Eis, então, que surge uma luz da indignação no fundo do túnel com a passeata contra a corrupção em Brasília, no dia 7 de setembro, quando reuniu mais de 25 mil pessoas. Em São Paulo deu 200, e no Rio de Janeiro, uns 50 gatos pingados. A esperança é que essa luz não se apague, mas que esse facho venha iluminar todo Brasil. Na terra do axé e do pagode, ninguém quis saber de nada. A UNE e os sindicatos preferem o amém da cooptação. O mal está dando de goleada no bem.
Durante a semana passada, a mídia nacional se voltou ao espetáculo das Torres Gêmeas de Nova Yorque, transformando os Estados Unidos numa pobre vítima, sem culpa das atrocidades que já fizeram pelo mundo. Depois dos atentados, os EUA não são mais os mesmo com sua unilateralidade, mas continuam prepotentes e arrogantes, mostrando suas garras cortadas. Vivem hoje assustados, atormentados, traumatizados e em crise econômica, numa sociedade vigiada por câmaras. Só nas guerras do Afeganistão e no Iraque já torraram cerca de 4 trilhões de dólares.
A nossa imprensa tupiniquim e ainda colonial se curva diante de notinhas atrasadas sobre o Brasil, vindas de mídias dos Estados Unidos e da Europa. As notas fora da realidade e feitas em redação são creditadas em manchetes como se fossem novidades por aqui. As que são divulgadas no exterior sobre nós têm mais valor que as nossas. Têm bem mais repercussão. Pobre de nossa cultura!
Todos os veículos concentraram suas baterias nos atentados de Nova Yorque, no 11 de setembro de 2001, sem ao menos fazer menção ao ataque orquestrado pela CIA contra Salvador Alende, em Santiago do Chile, em mesma data, em 1973, apoiando o ditador Pinochet. Os Estados Unidos nunca foram julgados pelos crimes contra a humanidade.
As matérias passaram, simplesmente, uma imagem da luta do bem, os Estados Unidos, contra o mal, os mulçumanos fanáticos “terroristas sanguinários”. Nisso venceu Busch, mas Bin Laden saiu vitorioso ao desestruturar psicologicamente os americanos que sempre apoiaram as ditaduras.

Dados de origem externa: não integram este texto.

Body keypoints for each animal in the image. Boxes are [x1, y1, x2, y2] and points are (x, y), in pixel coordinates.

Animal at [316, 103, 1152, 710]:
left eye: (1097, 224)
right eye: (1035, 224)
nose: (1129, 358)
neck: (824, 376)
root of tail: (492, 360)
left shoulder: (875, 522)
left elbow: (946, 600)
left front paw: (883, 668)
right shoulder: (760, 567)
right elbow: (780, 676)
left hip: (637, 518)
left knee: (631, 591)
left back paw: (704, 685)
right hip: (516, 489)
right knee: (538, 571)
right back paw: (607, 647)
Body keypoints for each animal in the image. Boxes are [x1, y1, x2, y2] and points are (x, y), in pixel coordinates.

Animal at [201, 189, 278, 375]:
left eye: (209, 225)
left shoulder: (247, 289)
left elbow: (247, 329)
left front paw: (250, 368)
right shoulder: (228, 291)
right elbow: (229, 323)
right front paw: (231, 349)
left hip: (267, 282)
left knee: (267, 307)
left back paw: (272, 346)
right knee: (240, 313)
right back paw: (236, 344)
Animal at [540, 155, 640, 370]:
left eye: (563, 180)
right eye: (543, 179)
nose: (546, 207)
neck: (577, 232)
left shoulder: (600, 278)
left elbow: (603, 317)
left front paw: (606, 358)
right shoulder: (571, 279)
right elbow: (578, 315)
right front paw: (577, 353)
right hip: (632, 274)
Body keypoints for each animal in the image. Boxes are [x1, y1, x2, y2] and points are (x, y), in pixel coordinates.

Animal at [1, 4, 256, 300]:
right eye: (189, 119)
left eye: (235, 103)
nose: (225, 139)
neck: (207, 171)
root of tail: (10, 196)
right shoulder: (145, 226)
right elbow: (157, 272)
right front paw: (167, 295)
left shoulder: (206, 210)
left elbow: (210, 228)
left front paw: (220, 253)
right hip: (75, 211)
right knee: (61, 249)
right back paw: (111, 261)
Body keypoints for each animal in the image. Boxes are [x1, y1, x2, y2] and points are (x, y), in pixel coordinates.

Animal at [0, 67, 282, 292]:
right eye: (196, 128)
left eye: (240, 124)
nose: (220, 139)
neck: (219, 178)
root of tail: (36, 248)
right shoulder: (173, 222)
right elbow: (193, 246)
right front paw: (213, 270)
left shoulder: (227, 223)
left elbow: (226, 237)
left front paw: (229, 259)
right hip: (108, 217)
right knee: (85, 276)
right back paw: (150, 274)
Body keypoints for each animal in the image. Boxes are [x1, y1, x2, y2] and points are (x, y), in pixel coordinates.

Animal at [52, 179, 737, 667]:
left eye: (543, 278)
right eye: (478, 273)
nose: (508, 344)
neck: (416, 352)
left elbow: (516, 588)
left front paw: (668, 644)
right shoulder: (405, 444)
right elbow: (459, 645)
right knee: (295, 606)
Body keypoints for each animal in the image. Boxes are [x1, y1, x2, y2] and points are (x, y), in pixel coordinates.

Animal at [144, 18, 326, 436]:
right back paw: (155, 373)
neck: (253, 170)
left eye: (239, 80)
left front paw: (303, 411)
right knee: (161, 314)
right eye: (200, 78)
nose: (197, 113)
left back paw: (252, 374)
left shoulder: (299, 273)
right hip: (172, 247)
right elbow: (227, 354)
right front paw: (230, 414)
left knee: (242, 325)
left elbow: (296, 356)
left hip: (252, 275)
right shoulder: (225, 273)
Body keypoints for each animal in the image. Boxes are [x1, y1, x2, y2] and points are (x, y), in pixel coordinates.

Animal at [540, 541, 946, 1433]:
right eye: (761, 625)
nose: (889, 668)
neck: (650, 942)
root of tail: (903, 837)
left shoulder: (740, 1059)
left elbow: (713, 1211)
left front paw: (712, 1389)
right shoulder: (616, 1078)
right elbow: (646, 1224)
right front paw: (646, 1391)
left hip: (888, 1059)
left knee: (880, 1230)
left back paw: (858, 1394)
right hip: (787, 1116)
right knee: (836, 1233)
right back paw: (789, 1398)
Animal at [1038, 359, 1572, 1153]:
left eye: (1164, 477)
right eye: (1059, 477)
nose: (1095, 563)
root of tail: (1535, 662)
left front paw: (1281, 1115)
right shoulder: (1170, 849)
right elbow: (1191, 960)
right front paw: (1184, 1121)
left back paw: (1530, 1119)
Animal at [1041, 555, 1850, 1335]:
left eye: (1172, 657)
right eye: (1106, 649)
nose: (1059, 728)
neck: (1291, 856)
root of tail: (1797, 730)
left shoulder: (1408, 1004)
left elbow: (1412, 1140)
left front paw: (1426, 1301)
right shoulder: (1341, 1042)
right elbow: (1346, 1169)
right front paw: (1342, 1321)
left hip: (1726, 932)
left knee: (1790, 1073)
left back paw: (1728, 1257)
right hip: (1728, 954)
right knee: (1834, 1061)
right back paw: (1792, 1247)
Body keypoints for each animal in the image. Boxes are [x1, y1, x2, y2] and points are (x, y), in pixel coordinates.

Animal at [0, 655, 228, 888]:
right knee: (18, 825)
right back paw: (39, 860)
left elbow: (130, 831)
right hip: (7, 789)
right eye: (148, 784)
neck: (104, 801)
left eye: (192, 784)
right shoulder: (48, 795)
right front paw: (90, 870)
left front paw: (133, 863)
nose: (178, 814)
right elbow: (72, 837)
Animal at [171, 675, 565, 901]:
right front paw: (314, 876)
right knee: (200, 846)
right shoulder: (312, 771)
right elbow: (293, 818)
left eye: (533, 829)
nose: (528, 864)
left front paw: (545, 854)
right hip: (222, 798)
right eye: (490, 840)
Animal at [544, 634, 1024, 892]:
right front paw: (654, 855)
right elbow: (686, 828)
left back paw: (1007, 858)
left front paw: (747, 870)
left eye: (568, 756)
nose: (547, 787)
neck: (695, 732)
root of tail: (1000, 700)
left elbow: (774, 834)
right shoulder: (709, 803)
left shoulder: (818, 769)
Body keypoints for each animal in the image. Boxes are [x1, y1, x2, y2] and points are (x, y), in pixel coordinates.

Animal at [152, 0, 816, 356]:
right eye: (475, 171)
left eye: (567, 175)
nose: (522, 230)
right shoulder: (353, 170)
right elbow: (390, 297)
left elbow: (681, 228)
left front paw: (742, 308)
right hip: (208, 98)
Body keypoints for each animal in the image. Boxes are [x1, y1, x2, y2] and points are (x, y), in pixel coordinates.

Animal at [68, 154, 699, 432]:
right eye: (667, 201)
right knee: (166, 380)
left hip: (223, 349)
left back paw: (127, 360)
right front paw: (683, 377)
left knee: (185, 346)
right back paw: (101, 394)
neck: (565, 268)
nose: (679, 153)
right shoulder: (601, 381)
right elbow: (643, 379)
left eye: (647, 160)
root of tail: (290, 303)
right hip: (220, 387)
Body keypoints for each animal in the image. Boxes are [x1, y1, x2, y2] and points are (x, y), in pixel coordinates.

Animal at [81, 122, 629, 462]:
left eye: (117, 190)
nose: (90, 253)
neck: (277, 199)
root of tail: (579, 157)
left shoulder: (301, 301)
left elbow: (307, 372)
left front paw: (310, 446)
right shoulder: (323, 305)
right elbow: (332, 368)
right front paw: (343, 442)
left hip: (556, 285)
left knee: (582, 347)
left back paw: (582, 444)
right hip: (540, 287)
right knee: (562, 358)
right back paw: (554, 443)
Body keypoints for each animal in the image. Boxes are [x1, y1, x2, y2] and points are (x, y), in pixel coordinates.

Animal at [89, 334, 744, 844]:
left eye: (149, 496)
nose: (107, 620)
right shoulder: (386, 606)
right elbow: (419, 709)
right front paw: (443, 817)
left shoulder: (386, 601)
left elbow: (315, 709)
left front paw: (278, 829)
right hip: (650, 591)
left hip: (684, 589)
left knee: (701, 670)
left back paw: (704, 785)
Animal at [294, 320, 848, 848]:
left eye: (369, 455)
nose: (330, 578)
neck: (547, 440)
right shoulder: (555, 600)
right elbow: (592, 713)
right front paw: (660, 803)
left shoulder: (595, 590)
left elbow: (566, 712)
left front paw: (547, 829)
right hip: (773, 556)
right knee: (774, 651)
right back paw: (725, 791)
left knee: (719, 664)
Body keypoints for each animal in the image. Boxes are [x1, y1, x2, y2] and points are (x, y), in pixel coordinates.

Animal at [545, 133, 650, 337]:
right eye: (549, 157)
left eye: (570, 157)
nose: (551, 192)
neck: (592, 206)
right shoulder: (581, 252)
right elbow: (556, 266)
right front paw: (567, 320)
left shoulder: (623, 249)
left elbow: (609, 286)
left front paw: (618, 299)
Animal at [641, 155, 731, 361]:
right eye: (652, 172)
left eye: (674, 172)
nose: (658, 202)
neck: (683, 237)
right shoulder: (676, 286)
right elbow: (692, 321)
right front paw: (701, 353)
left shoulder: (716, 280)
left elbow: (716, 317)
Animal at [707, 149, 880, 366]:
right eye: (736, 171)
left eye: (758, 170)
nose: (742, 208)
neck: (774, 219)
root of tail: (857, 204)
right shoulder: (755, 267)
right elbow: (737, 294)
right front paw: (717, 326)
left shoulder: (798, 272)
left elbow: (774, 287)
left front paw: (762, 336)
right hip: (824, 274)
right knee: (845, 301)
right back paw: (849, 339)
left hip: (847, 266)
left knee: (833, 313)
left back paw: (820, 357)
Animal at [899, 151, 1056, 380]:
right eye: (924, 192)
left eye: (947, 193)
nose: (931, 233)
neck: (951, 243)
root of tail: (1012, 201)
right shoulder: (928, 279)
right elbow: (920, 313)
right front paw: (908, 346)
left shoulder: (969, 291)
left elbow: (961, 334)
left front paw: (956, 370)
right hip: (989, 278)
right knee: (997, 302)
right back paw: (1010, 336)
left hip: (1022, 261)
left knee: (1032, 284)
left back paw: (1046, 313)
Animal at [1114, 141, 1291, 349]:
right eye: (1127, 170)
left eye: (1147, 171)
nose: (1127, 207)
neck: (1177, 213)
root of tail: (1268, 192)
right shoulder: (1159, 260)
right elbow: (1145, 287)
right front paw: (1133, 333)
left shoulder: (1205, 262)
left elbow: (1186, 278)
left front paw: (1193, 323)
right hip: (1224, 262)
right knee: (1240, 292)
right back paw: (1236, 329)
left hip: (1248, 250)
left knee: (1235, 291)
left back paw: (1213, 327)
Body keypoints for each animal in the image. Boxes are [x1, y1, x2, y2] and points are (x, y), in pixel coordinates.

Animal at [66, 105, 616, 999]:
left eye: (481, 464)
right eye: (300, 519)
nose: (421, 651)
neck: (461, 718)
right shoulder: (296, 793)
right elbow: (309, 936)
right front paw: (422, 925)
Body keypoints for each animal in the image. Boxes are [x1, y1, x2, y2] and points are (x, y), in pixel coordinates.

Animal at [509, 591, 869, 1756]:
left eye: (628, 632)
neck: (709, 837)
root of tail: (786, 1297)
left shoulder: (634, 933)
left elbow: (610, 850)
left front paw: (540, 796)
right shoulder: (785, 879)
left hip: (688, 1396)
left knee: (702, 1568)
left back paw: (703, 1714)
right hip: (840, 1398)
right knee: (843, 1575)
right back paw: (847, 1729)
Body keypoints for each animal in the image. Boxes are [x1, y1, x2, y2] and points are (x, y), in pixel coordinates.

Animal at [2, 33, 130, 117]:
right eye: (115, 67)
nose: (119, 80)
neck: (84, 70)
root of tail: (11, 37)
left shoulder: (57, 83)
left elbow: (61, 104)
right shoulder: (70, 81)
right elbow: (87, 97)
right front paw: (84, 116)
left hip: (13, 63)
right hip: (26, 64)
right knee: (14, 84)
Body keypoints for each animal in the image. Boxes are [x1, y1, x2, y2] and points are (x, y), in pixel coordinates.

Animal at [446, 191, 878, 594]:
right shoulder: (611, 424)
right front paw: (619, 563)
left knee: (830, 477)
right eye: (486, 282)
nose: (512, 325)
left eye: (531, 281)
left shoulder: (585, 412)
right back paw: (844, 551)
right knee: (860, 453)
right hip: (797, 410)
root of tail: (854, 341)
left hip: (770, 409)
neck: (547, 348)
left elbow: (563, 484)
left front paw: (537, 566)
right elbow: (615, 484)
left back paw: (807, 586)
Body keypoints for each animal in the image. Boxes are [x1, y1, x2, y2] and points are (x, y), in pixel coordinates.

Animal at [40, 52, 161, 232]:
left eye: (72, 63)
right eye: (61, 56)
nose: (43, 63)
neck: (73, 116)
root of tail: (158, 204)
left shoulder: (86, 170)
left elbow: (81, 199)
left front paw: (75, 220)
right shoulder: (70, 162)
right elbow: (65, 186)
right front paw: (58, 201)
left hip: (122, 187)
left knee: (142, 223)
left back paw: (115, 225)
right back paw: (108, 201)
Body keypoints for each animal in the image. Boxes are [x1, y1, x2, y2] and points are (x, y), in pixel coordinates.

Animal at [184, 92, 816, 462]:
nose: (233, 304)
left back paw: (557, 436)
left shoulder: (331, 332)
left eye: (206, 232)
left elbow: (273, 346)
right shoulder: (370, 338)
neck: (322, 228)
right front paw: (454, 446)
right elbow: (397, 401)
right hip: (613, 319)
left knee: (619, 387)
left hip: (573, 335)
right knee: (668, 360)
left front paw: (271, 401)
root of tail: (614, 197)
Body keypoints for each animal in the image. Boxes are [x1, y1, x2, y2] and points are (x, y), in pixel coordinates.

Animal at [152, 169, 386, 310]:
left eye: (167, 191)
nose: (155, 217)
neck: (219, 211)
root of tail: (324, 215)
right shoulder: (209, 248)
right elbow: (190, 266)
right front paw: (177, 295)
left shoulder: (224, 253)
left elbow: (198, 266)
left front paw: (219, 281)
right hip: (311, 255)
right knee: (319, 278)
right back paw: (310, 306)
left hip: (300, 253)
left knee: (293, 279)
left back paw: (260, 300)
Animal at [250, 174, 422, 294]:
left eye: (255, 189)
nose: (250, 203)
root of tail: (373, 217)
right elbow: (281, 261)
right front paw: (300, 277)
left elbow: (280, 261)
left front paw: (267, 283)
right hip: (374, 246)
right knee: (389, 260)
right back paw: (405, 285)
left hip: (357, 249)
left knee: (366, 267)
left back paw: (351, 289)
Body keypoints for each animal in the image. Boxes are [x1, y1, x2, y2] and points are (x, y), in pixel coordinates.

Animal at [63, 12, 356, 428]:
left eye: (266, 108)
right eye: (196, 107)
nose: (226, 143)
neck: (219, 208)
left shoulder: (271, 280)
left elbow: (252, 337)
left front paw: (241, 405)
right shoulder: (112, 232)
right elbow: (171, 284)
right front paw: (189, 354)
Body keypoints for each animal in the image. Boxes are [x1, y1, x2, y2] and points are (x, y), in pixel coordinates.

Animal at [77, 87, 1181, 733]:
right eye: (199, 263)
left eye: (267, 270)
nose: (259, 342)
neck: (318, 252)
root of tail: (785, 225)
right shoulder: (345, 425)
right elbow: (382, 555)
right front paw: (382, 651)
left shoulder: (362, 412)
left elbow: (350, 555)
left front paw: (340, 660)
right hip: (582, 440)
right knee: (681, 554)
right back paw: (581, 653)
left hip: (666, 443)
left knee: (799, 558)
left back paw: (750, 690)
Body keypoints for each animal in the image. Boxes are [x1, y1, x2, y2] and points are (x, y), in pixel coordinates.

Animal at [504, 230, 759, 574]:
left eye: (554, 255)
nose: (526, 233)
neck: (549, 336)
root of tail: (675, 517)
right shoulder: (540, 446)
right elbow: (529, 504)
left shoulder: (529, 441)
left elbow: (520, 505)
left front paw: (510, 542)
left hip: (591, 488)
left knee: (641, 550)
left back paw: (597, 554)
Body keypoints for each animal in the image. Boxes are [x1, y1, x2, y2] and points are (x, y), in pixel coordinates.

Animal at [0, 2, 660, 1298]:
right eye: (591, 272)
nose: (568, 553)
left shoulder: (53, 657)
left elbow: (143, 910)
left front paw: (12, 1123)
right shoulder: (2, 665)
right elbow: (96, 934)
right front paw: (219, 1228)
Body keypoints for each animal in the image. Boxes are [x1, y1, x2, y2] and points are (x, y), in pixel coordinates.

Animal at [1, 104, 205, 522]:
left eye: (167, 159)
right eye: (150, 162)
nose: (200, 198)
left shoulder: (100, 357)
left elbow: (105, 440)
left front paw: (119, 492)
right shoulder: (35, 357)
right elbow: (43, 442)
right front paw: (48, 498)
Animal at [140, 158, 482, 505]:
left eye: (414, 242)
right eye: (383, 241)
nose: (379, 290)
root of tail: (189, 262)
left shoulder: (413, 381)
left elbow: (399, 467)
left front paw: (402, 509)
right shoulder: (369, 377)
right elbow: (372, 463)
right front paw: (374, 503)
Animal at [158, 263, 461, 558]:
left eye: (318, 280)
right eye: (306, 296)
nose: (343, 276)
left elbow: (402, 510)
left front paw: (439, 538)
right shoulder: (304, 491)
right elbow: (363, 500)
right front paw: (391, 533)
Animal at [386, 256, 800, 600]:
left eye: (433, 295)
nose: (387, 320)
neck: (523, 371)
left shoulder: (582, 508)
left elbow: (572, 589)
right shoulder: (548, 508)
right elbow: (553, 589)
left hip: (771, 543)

Os atentados têm muito mais elementos políticos que religiosos.
Em impacto, jornalisticamente, os atentados às Torres Gêmeas apagaram todas as atrocidades e malvadezas cometidas pelos Estados Unidos desde as primeiras décadas do século XX. Sem entrar na questão da justificativa, não foi mostrado o outro lado da moeda terrorista do Estado que invadiu a Guatemala e inoculou doenças venéreas e sífilis em pessoas, para pesquisar a fabricação de antibióticos.
O que gerou essa ira do outro lado “terrorista”, ou de resistência dos mais fracos, aprisionada durante todos esses anos? Sem falar nas teorias conspiratórias de explosões montadas nas duas Torres, a imagem que se passa é que os Estados Unidos têm todo direito de continuar suas matanças no Iraque, no Paquistão e no Afeganistão, em nome de sua “democracia capitalista ocidental”. E o passado tenebroso das invasões no Vietnã, El Salvador, Nicarágua, Cuba, Filipinas, Coréia, países africanos e tantas outras nações pobres? Quem sempre espalhou o terror?
A mídia esqueceu da fome que seca as crianças, jovens e adultos nos países do Chifre da África, deixando suas peles rachadas pregadas aos ossos. Corpos esqueléticos e olhos afundados nos crânios dão uma aparência de seres extraterrestres. As nações ricas e poderosas estão em suas festas consumistas e nada têm a ver com isso.
Os donos da festa estão mais preocupados em não perder uma fatia do consumismo supérfluo, para deixar os ricos mais ricos, e os pobres mais pobres. A linguagem parece ser retrógada e atrasada, mas não é. Estamos em pleno século XXI e mais distantes da civilização humana. O homem é o contraditório dele mesmo quando faz a inversão daquilo que deveria ser a vida.